*** TEXT UNDER STUDY ***
Yes, Anthony. So what I'll say on that is we're committed to that target payout ratio, that 60% to 70% of sustainable earnings that we've got out there. Given the CapEx spend that's in process and upcoming and both the expenses of growth and the rate base that results from that. I wouldn't call the trajectory necessarily linear. But with the growth coming, I'd say earnings to grow faster than our stated 5% targeted dividend growth rate if we execute well on the regulatory side. We're pretty mindful of our big CapEx spend and rating agency considerations, and we expect the rate case cycle to help with cash flow. So that can also be a benefit to dividends and certainly something we'll be watching. So I'd say we know that dividend is important to our investors, and its part of their thesis, and the Board is also aware of that. So that's front and center for us.

Anthony Crowdell

Analyst

So if I could just sum that up, you did state that obviously, a lot of moving pieces there, but earnings growth may exceed dividend growth, but you do have to execute on some regulatory filings, but you can see earnings growth ahead of the dividend growth?

Brian Buckham

Analyst

Yes. Again, I don't -- not necessarily think that that's a linear thing, but there is a possibility of that. If you look at things like our rate base CAGR, if we execute well on that, I think there are opportunities out there over the long term.

Anthony Crowdell

Analyst

Great. And then when I look at your CapEx slide, is there any way you could quantify, in Slide 10, what's the load growth you're assuming on Slide 10? Like that CapEx reflects what assumed load growth?

Lisa Grow

Analyst

Yes, that's just over 5% that we're using in our latest IRP analysis to 5.5%.

Anthony Crowdell

Analyst

Okay. Did that retail sales growth -- and I apologize, I think I saw a slide of the EI where the 2023 IRP, the growth was maybe in the 6% range. And I know it's a very modest move down, but is that accurate?
***
→ WHAT YOU NEED TO DO: Continue the earnings call transcript on dividend growth, capital spending, and load growth from the point where it stops.
*** RECORD SET ***
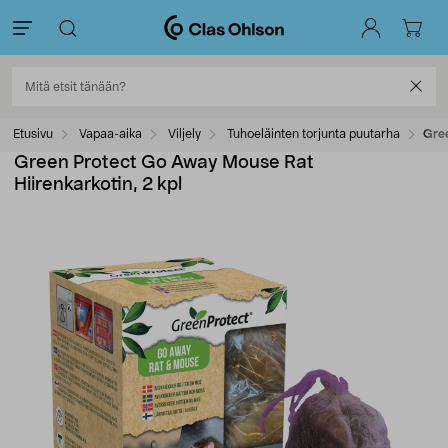
Etusivu
Vapaa-aika
Viljely
Tuhoeläinten torjunta puutarha
Gree
Green Protect Go Away Mouse Rat
Hiirenkarkotin, 2 kpl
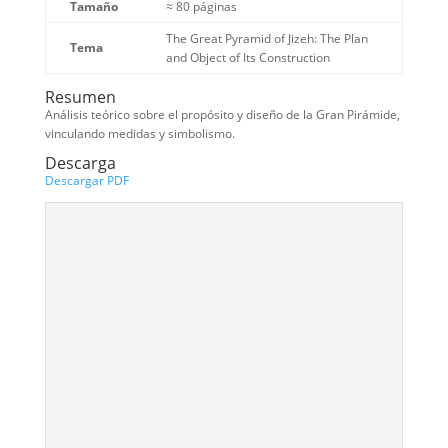
Tamaño
≈ 80 páginas
The Great Pyramid of Jizeh: The Plan
Tema
and Object of Its Construction
Resumen
Análisis teórico sobre el propósito y diseño de la Gran Pirámide,
vinculando medidas y simbolismo.
Descarga
Descargar PDF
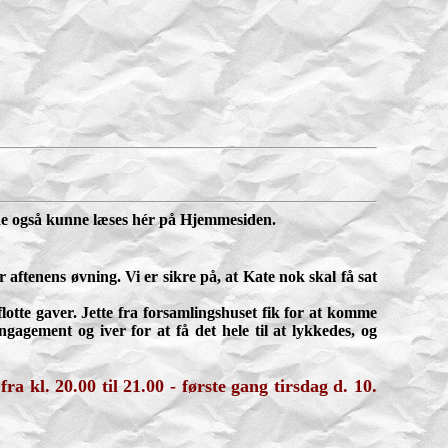
 de også kunne læses hér på Hjemmesiden.
 aftenens øvning. Vi er sikre på, at Kate nok skal få sat
lotte gaver. Jette fra forsamlingshuset fik for at komme
gagement og iver for at få det hele til at lykkedes, og
a kl. 20.00 til 21.00 - første gang tirsdag d. 10.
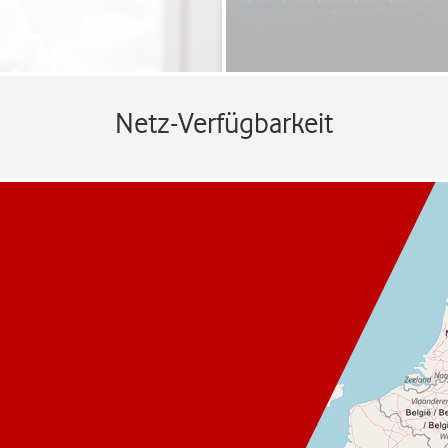
Netz-Verfügbarkeit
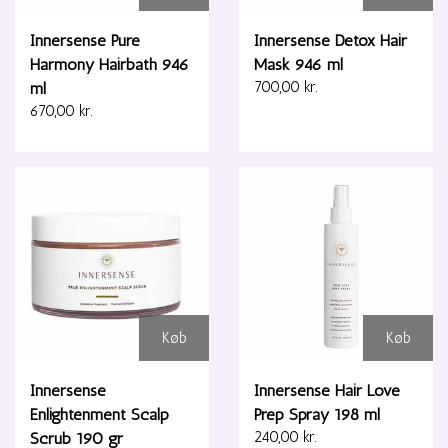
Innersense Pure
Innersense Detox Hair
Harmony Hairbath 946
Mask 946 ml
ml
700,00 kr.
670,00 kr.
Køb
Køb
Innersense
Innersense Hair Love
Enlightenment Scalp
Prep Spray 198 ml
Scrub 190 gr
240,00 kr.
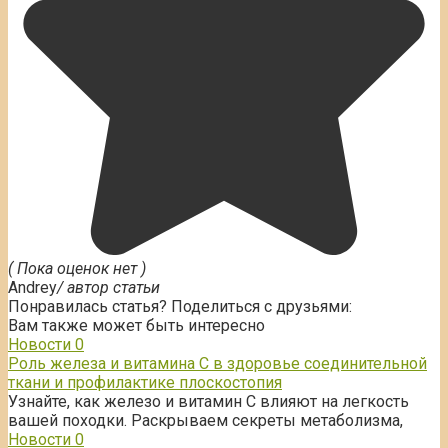
( Пока оценок нет )
Andrey
/ автор статьи
Понравилась статья? Поделиться с друзьями:
Вам также может быть интересно
Новости
0
Роль железа и витамина С в здоровье соединительной
ткани и профилактике плоскостопия
Узнайте, как железо и витамин С влияют на легкость
вашей походки. Раскрываем секреты метаболизма,
Новости
0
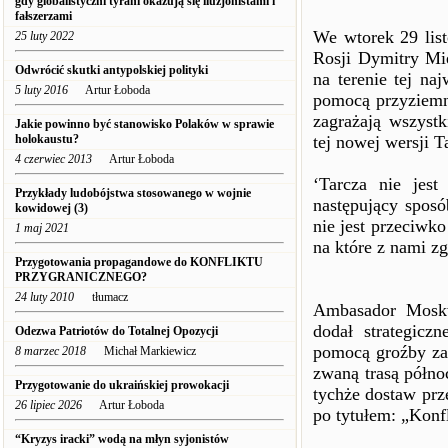
gdy globalistyczni tyrani okazują się iluzjonistami i
fałszerzami
We wtorek 29 list
25 luty 2022
Rosji Dymitry Mi
Odwrócić skutki antypolskiej polityki
na terenie tej na
5 luty 2016
Artur Łoboda
pomocą przyziemny
zagrażają wszyst
Jakie powinno być stanowisko Polaków w sprawie
holokaustu?
tej nowej wersji 
4 czerwiec 2013
Artur Łoboda
‘Tarcza nie jes
Przykłady ludobójstwa stosowanego w wojnie
następujący spos
kowidowej (3)
nie jest przeciw
1 maj 2021
na które z nami zg
Przygotowania propagandowe do KONFLIKTU
PRZYGRANICZNEGO?
24 luty 2010
tłumacz
Ambasador Mosk
dodał strategicz
Odezwa Patriotów do Totalnej Opozycji
pomocą groźby za
8 marzec 2018
Michał Markiewicz
zwaną trasą półno
Przygotowanie do ukraińskiej prowokacji
tychże dostaw prz
26 lipiec 2026
Artur Łoboda
po tytułem: „Konf
“Kryzys iracki” wodą na młyn syjonistów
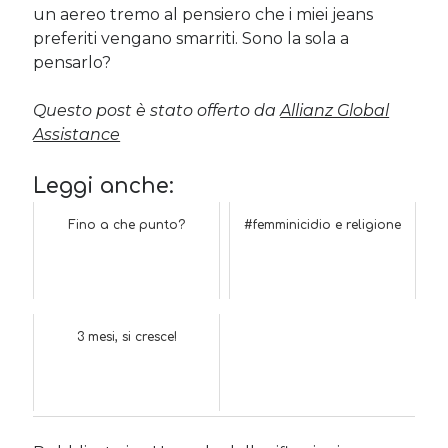
un aereo tremo al pensiero che i miei jeans
preferiti vengano smarriti. Sono la sola a
pensarlo?
Questo post è stato offerto da
Allianz Global
Assistance
Leggi anche:
Fino a che punto?
#femminicidio e religione
3 mesi, si cresce!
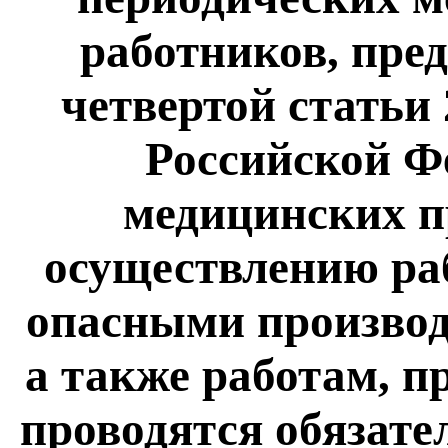
работников, пре
четвертой статьи 
Российской Ф
медицинских п
осуществлению раб
опасными произво
а также работам, 
проводятся обязат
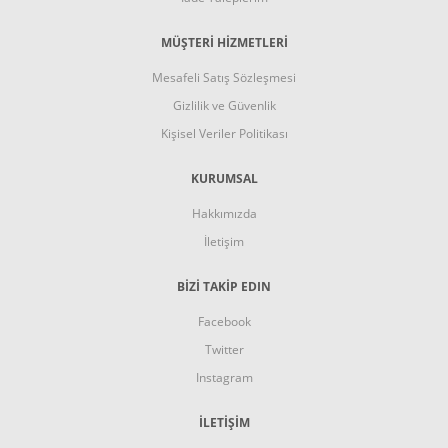
MÜŞTERİ HİZMETLERİ
Mesafeli Satış Sözleşmesi
Gizlilik ve Güvenlik
Kişisel Veriler Politikası
KURUMSAL
Hakkımızda
İletişim
BİZİ TAKİP EDIN
Facebook
Twitter
Instagram
İLETİŞİM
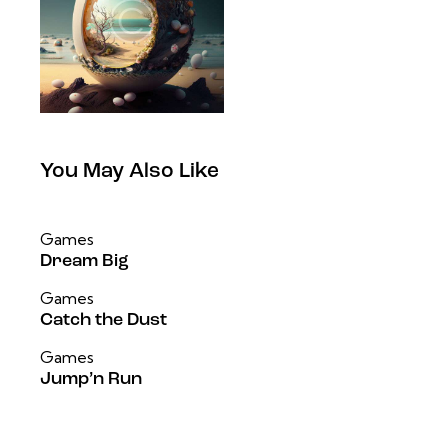
You May Also Like
Games
Dream Big
Games
Catch the Dust
Games
Jump’n Run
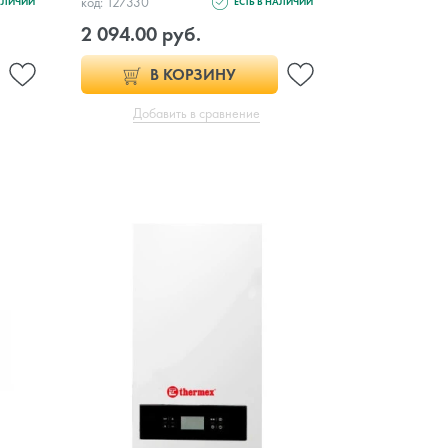
код: 127330
НАЛИЧИИ
ЕСТЬ В НАЛИЧИИ
2 094.00 руб.
В КОРЗИНУ
Добавить в сравнение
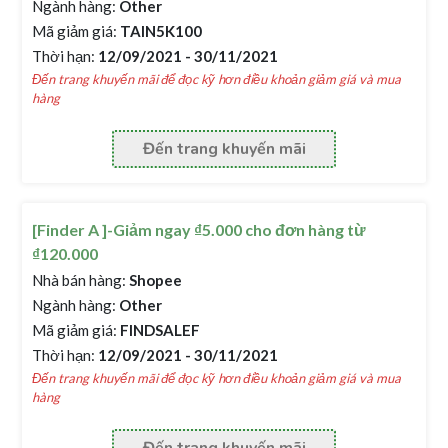
Ngành hàng:
Other
Mã giảm giá:
TAIN5K100
Thời hạn:
12/09/2021 - 30/11/2021
Đến trang khuyến mãi để đọc kỹ hơn điều khoản giảm giá và mua
hàng
Đến trang khuyến mãi
[Finder A ]-Giảm ngay ₫5.000 cho đơn hàng từ
₫120.000
Nhà bán hàng:
Shopee
Ngành hàng:
Other
Mã giảm giá:
FINDSALEF
Thời hạn:
12/09/2021 - 30/11/2021
Đến trang khuyến mãi để đọc kỹ hơn điều khoản giảm giá và mua
hàng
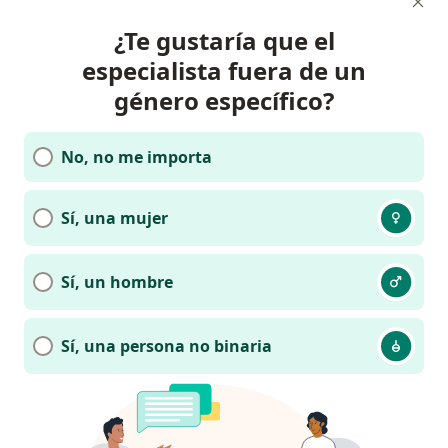
¿Te gustaría que el
especialista fuera de un
género específico?
No, no me importa
Sí, una mujer
Sí, un hombre
Sí, una persona no binaria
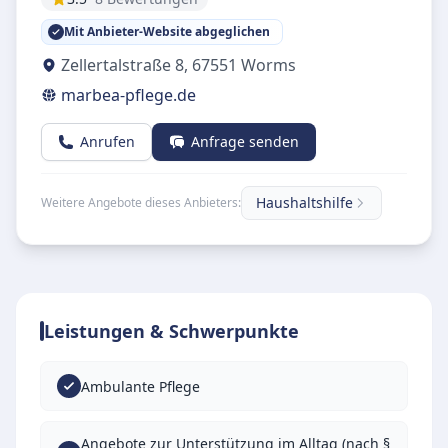
Mit Anbieter-Website abgeglichen
Zellertalstraße 8
,
67551
Worms
marbea-pflege.de
Anrufen
Anfrage senden
Haushaltshilfe
Weitere Angebote dieses Anbieters:
Leistungen & Schwerpunkte
Ambulante Pflege
Angebote zur Unterstützung im Alltag (nach §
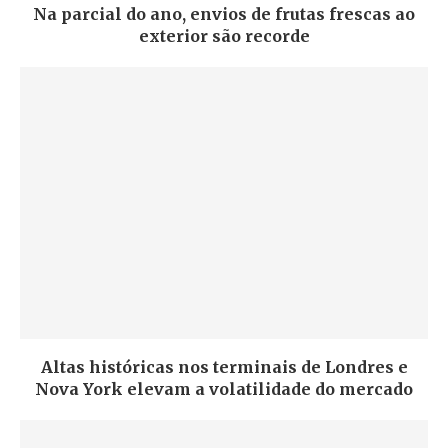
Na parcial do ano, envios de frutas frescas ao
exterior são recorde
Altas históricas nos terminais de Londres e
Nova York elevam a volatilidade do mercado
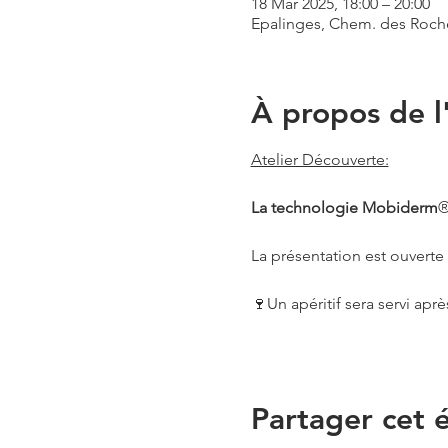
18 Mar 2025, 18:00 – 20:00
Epalinges, Chem. des Roche
À propos de 
Atelier Découverte:
La technologie Mobiderm
®
La présentation est ouverte 
🍷Un apéritif sera servi aprè
Partager cet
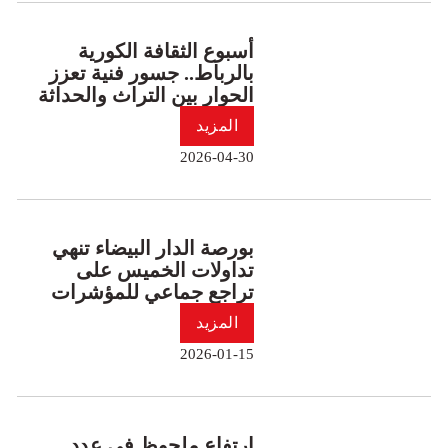
أسبوع الثقافة الكورية
بالرباط.. جسور فنية تعزز
الحوار بين التراث والحداثة
المزيد
2026-04-30
بورصة الدار البيضاء تنهي
تداولات الخميس على
تراجع جماعي للمؤشرات
المزيد
2026-01-15
ارتفاع ملحوظ في عدد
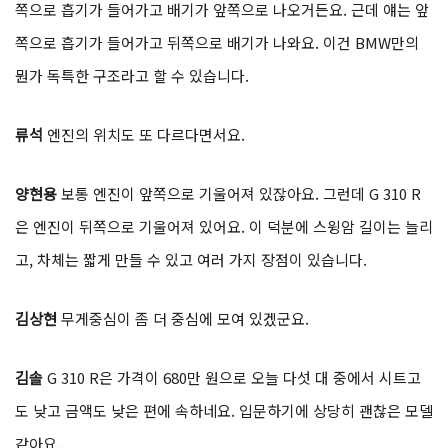
쪽으로 흡기가 들어가고 배기가 앞쪽으로 나오거든요. 근데 얘는 앞
쪽으로 흡기가 들어가고 뒤쪽으로 배기가 나와요. 이건 BMW만의
뭔가 독특한 구조라고 할 수 있습니다.
류석
엔진의 위치도 또 다르다면서요.
양현용
보통 엔진이 앞쪽으로 기울어져 있잖아요. 그런데 G 310 R
은 엔진이 뒤쪽으로 기울어져 있어요. 이 덕분에 스윙암 길이는 늘리
고, 차체는 짧게 만들 수 있고 여러 가지 장점이 있습니다.
김상현
무게중심이 좀 더 중심에 모여 있겠군요.
김솔
G 310 R은 가격이 680만 원으로 오늘 다섯 대 중에서 시트고
도 낮고 금액도 낮은 편에 속하네요. 입문하기에 상당히 괜찮은 모델
같아요.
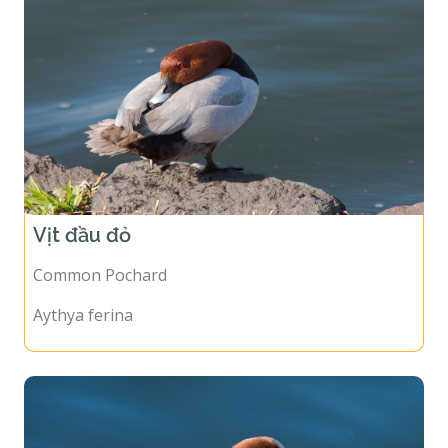
Vịt đầu đỏ
Common Pochard
Aythya ferina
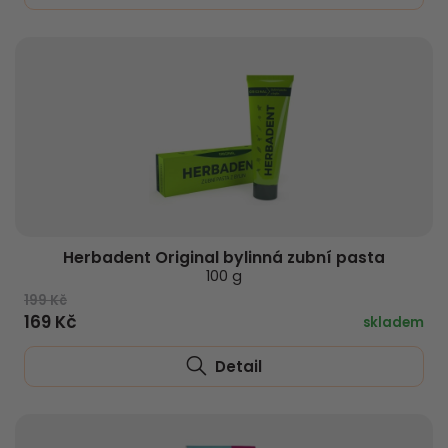
Herbadent Original bylinná zubní pasta
100 g
199 Kč
169 Kč
skladem
Detail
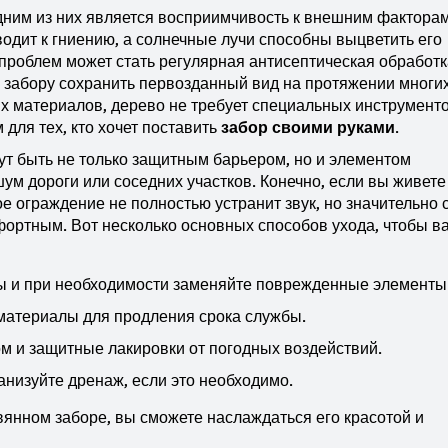
 одним из них является восприимчивость к внешним факторам
водит к гниению, а солнечные лучи способны выцветить его
проблем может стать регулярная антисептическая обработк
забору сохранить первозданный вид на протяжении многих
их материалов, дерево не требует специальных инструмент
 для тех, кто хочет поставить
забор своими руками
.
ут быть не только защитным барьером, но и элементом
ум дороги или соседних участков. Конечно, если вы живете
 ограждение не полностью устранит звук, но значительно 
фортным. Вот несколько основных способов ухода, чтобы в
ы и при необходимости заменяйте поврежденные элементы
материалы для продления срока службы.
м и защитные лакировки от погодных воздействий.
анизуйте дренаж, если это необходимо.
вянном заборе, вы сможете наслаждаться его красотой и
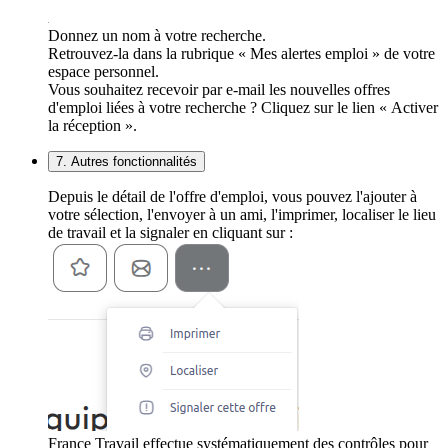
Donnez un nom à votre recherche.
Retrouvez-la dans la rubrique « Mes alertes emploi » de votre
espace personnel.
Vous souhaitez recevoir par e-mail les nouvelles offres
d'emploi liées à votre recherche ? Cliquez sur le lien « Activer
la réception ».
7. Autres fonctionnalités
Depuis le détail de l'offre d'emploi, vous pouvez l'ajouter à
votre sélection, l'envoyer à un ami, l'imprimer, localiser le lieu
de travail et la signaler en cliquant sur :
France Travail effectue systématiquement des contrôles pour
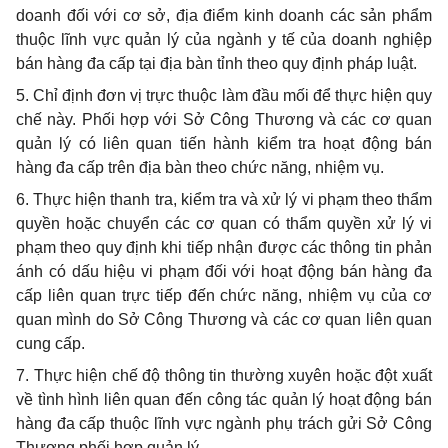
doanh đối với cơ sở, địa điểm kinh doanh các sản phẩm
thuộc lĩnh vực quản lý của ngành y tế của doanh nghiệp
bán hàng đa cấp tại địa bàn tỉnh theo quy định pháp luật.
5. Chỉ định đơn vị trực thuộc làm đầu mối để thực hiện quy
chế này.
Phối hợp
với Sở Công Thương và các cơ quan
quản lý có liên quan tiến hành
kiểm tra
hoạt động bán
hàng đa cấp trên địa bàn theo chức năng, nhiệm vụ.
6. Thực hiện thanh tra, kiểm tra và xử lý vi phạm theo thẩm
quyền hoặc chuyển các cơ quan có
thẩm quyền
xử lý vi
phạm theo quy định khi tiếp nhận được các thông tin phản
ánh có dấu hiệu vi phạm đối với hoạt động bán hàng đa
cấp liên quan trực tiếp đến chức năng, nhiệm vụ của cơ
quan mình do Sở Công Thương và các cơ quan liên quan
cung cấp.
7. Thực hiện chế độ thông tin thường xuyên hoặc đột xuất
về tình hình liên quan đến công tác quản lý hoạt động bán
hàng đa cấp thuộc lĩnh vực ngành phụ trách gửi Sở Công
Thương phối hợp quản lý.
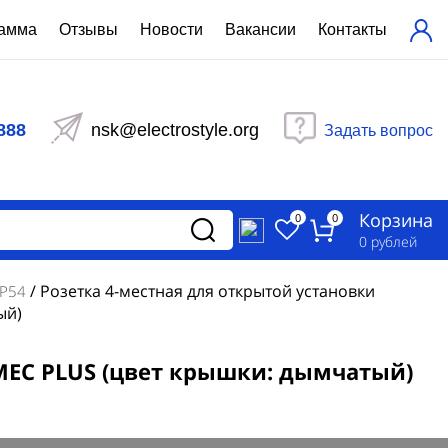
рамма
Отзывы
Новости
Вакансии
Контакты
ехнический расчет
равления вентиляцией
888
nsk@electrostyle.org
Задать вопрос
и щиты серии РУСМ
вещения
аспределительные силовые
Корзина
-распределительные устройства
0
0
изированные
0
рублей
ета
/
Розетка 4-местная для открытой установки
IP54
ый)
ЕРМЕС PLUS (цвет крышки: дымчатый)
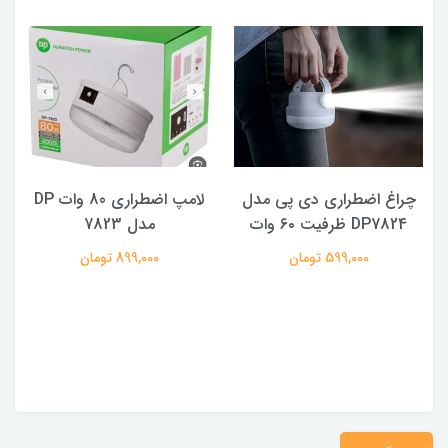
چراغ اضطراری دی پی مدل
لامپ اضطراری 80 وات DP
DP7824 ظرفیت ۶۰ وات
مدل 7823
ه
599,000 تومان
899,000 تومان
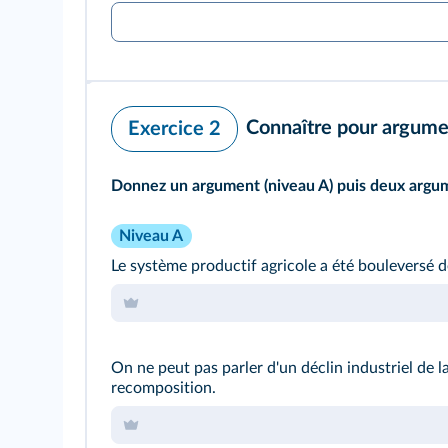
Connaître pour argume
Exercice 2
Donnez un argument (niveau A) puis deux argumen
Niveau A
Le système productif agricole a été bouleversé 
On ne peut pas parler d'un déclin industriel de 
recomposition.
***
→ TASK ANSWER:
Lisa Grow

Analyst

Yes, I believe it is. And that was more timing of large-load projects.

Anthony Crowdell

Analyst

Great. That’s all I had. Thanks so much for taking my questions.

Operator

Operator

[Operator Instructions] We'll hear next from Chris Ellinghaus with Siebert.

ChrisEllinghaus

Analyst

That's great. I was looking at the page and the 10-K with the load growth forecast. This 5-year outlook, can you sort of break down that 5.5% number into what's from customer growth? What's from sort of large new loads? And are you incorporating growth from electrification in there? Can you give us any sense of how that 5.5% breaks down?

Adam Richins

Analyst

Yes, sure. This is Adam. I think the largest portion of kind of the increase between the 2 IRPs is large load customers. We just mentioned that between the analysts discussions. And today, we had a slight decrease from 6% to 5.5%. Some of that is just a residential look, and that has gone down just slightly. But the large load in the C&I inquiries and load continue to be pretty significant, and that's what makes up kind of that increase to that 5.5%.

Brian Buckham

Analyst

I'd add to that. We do include some electrification in there. But I think one thing we've taken a conservative view on residential just in light of macroeconomic conditions that are out there. And what we've seen in slowing housing sales right, from mortgage rates and kind of some economic uncertainty that's out there. So -- but that is all built into our forecast. Some of that is further out. So we're not saying that it's 5.5% every year, that is over that 5-year period of time, with potentially higher growth over the later years in that 5-year period as customers ramp up.

Chris Ellinghaus

Analyst

I was going to say that 5.5, 5 years with a lot of C&I loads. Do you see an extension of this beyond the 5 years with, say, EV adoption rates and economic recovery, maybe goosing the residential side? So do you see this kind of elevated level being a longer term than the 5-year horizon as well?

Lisa Grow

Analyst

I mean it certainly could be. I think the IRA is going to put a lot of opportunity out there for that, but we'll have to wait and see if consumers make the shifts that those programs are intending. But yes, we do see that there is opportunity for sure.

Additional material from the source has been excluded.